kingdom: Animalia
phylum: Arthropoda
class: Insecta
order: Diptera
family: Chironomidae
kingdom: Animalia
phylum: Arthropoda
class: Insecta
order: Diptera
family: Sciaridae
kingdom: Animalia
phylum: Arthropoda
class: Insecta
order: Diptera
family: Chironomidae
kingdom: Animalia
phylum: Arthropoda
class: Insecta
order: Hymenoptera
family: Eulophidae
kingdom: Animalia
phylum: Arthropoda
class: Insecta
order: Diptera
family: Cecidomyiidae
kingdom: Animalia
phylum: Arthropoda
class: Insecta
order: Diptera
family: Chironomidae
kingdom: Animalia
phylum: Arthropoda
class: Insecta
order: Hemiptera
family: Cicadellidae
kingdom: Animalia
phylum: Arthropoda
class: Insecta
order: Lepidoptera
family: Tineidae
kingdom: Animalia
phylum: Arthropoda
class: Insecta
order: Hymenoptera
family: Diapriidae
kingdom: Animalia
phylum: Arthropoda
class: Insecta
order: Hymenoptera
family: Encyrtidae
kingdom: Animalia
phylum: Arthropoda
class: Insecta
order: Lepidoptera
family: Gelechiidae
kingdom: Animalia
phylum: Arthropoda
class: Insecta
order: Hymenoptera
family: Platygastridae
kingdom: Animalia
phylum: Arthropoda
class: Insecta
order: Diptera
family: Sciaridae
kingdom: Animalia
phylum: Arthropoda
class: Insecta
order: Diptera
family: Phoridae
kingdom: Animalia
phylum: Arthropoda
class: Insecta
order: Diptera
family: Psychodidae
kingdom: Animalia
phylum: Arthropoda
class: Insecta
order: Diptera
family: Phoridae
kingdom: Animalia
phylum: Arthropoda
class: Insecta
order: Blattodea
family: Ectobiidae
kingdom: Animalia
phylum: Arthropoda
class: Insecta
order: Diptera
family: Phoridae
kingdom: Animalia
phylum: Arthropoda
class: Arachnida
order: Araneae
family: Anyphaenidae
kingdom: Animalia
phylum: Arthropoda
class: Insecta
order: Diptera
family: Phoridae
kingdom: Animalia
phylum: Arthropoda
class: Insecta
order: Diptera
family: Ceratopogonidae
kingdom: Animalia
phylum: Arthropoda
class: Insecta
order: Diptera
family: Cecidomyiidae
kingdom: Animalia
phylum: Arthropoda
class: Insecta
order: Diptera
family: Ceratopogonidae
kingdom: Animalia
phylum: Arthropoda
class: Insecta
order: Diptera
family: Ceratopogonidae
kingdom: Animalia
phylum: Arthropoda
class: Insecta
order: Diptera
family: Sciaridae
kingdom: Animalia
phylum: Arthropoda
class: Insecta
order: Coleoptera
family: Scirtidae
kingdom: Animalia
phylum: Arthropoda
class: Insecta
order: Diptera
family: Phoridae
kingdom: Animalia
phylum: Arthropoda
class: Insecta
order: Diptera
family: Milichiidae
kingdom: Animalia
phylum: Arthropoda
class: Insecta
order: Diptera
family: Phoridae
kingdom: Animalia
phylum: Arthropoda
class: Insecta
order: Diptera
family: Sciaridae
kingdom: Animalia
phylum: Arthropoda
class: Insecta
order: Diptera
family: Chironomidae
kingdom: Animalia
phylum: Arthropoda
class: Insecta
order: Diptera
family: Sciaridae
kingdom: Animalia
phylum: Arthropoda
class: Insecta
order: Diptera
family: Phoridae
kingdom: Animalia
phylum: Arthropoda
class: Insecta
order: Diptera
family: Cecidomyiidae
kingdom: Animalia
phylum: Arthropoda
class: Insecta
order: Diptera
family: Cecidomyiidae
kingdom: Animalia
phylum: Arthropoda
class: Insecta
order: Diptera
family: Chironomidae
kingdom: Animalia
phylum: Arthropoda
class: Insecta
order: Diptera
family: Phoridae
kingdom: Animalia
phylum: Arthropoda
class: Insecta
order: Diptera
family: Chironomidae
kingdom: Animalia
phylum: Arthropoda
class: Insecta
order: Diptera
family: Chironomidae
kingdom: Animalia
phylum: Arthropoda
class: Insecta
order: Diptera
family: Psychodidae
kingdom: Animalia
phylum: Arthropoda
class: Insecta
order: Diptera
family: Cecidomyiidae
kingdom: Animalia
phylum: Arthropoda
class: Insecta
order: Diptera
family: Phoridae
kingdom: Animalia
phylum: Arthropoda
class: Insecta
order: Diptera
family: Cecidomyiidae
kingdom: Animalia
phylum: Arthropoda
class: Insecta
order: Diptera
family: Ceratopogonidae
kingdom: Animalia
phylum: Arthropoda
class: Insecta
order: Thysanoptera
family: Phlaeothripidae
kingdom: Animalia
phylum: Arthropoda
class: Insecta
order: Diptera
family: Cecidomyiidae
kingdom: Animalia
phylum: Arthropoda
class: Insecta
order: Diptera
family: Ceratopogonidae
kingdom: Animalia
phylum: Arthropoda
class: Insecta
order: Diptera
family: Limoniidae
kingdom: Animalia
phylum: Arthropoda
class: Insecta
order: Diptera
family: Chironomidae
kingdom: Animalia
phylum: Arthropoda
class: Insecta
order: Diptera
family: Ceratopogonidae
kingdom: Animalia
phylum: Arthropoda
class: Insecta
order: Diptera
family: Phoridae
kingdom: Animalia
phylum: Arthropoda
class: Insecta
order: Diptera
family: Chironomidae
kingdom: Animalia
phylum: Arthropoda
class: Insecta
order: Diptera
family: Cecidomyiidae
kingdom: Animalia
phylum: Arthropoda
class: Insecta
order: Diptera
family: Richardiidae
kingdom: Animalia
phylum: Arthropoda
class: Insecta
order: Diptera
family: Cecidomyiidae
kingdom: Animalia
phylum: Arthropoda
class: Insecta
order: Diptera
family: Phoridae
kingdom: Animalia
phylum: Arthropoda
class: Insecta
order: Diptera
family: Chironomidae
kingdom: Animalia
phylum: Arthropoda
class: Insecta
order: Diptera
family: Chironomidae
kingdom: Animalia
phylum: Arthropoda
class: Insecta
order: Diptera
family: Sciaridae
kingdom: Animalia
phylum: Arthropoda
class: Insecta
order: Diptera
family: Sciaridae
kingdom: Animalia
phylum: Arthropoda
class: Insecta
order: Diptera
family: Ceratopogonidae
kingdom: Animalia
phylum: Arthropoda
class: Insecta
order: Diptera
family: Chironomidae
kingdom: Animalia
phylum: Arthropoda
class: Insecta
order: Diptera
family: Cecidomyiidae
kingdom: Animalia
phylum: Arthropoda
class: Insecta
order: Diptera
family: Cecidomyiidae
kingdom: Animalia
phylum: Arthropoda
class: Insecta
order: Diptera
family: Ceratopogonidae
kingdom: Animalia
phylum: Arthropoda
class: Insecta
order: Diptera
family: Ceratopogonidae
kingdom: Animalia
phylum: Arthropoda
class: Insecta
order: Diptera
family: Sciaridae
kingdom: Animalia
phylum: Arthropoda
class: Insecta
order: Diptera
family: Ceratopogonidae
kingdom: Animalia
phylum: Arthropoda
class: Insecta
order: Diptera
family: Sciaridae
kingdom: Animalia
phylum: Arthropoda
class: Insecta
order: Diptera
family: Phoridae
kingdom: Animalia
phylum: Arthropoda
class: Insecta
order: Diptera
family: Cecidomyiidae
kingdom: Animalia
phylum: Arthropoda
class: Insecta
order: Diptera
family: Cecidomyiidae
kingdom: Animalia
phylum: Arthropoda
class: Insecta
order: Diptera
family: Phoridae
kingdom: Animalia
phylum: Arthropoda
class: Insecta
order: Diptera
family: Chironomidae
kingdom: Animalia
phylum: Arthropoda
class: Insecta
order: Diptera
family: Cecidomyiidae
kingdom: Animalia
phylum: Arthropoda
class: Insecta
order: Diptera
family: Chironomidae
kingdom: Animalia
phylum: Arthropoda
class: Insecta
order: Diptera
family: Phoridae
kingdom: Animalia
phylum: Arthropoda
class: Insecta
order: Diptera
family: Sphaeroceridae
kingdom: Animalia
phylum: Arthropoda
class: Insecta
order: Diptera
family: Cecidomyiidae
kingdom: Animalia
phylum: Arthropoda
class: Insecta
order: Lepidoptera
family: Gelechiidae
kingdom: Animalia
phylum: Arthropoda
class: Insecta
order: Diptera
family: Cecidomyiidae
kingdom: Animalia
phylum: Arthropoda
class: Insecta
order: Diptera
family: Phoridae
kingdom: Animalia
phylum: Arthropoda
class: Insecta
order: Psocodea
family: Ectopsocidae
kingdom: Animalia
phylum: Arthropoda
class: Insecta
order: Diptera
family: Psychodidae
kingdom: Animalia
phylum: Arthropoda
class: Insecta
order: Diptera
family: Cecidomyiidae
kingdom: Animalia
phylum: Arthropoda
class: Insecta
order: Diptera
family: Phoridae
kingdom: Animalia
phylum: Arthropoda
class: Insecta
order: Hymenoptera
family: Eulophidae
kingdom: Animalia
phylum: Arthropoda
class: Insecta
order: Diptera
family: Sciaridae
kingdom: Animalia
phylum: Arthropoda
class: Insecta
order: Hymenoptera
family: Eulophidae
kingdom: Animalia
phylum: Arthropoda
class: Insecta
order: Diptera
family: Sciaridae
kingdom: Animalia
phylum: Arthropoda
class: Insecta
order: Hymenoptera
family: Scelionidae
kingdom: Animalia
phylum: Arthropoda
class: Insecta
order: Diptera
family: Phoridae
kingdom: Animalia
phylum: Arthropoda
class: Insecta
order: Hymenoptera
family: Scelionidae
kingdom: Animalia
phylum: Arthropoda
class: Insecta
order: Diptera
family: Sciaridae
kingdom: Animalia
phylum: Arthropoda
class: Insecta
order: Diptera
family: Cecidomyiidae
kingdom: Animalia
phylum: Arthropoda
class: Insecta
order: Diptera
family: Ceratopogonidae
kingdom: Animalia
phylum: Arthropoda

• Exercise prompt
Express the part of the records that opens with the first line and closes with the line containing "order: Hemiptera", both ends included, as a JSON list of strings with one string per line and blank lines omitted.

• Written solution
[
  "kingdom: Animalia",
  "phylum: Arthropoda",
  "class: Insecta",
  "order: Diptera",
  "family: Chironomidae",
  "kingdom: Animalia",
  "phylum: Arthropoda",
  "class: Insecta",
  "order: Diptera",
  "family: Sciaridae",
  "kingdom: Animalia",
  "phylum: Arthropoda",
  "class: Insecta",
  "order: Diptera",
  "family: Chironomidae",
  "kingdom: Animalia",
  "phylum: Arthropoda",
  "class: Insecta",
  "order: Hymenoptera",
  "family: Eulophidae",
  "kingdom: Animalia",
  "phylum: Arthropoda",
  "class: Insecta",
  "order: Diptera",
  "family: Cecidomyiidae",
  "kingdom: Animalia",
  "phylum: Arthropoda",
  "class: Insecta",
  "order: Diptera",
  "family: Chironomidae",
  "kingdom: Animalia",
  "phylum: Arthropoda",
  "class: Insecta",
  "order: Hemiptera"
]